What plant sizes and growth stages are compatible with the TP-GTL-W?
Plants must fit within standard 20 cm-diameter pots and maintain upright posture; optimal performance is achieved from rosette stage (Arabidopsis) through tillering (cereals) or branching (tomato), typically 2–8 weeks post-germination.
Can the system operate in ambient greenhouse lighting?

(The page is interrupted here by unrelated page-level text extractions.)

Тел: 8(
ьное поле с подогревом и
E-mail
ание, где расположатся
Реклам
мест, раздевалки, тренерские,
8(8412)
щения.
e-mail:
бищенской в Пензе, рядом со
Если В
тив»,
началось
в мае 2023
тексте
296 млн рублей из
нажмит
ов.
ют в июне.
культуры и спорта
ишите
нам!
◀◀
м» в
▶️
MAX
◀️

No—it requires integration into a dedicated darkroom or light-shielded enclosure to eliminate spectral contamination and ensure radiometric consistency across acquisitions.
Is third-party software integration supported?
Yes—via documented APIs, Python SDK, and standardized file exports (GeoTIFF, ENVI HDR, CSV), enabling interoperability with R/Bioconductor, MATLAB, ArcGIS, and commercial phenotyping platforms.
How is calibration maintained across long-term deployments?
The system includes automated daily dark-current and white-reference routines; spectral calibration is traceable to NIST-traceable standards, with drift correction applied during HSI cube reconstruction.
Does the system meet ISO/ASTM standards for phenotypic measurement?
While no single ISO standard governs high-throughput phenotyping, the TP-GTL-W adheres to metrological principles outlined in ISO/IEC 17025 (for lab-based validation), ASTM E2936 (hyperspectral imaging terminology), and the MIAPPE 1.1 metadata specification for reproducibility.